═══ RECORDS TO USE

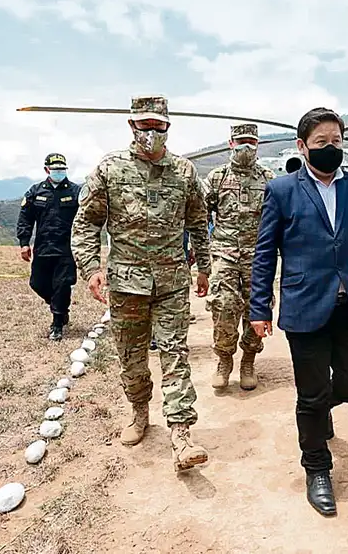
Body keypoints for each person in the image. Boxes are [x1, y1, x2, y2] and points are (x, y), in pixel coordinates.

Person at [249, 107, 348, 517]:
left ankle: (317, 414)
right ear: (302, 146)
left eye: (336, 141)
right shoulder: (282, 190)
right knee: (311, 392)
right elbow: (265, 253)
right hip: (305, 306)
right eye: (321, 143)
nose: (330, 148)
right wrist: (258, 306)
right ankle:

══════

# THE PROBLEM
Retype exactly, and only, the lines from the line holding "right elbow: (265, 253)" through the last line of the data; both of those lines count.

# ANSWER TO THIS PROBLEM
right elbow: (265, 253)
right hip: (305, 306)
right eye: (321, 143)
nose: (330, 148)
right wrist: (258, 306)
right ankle:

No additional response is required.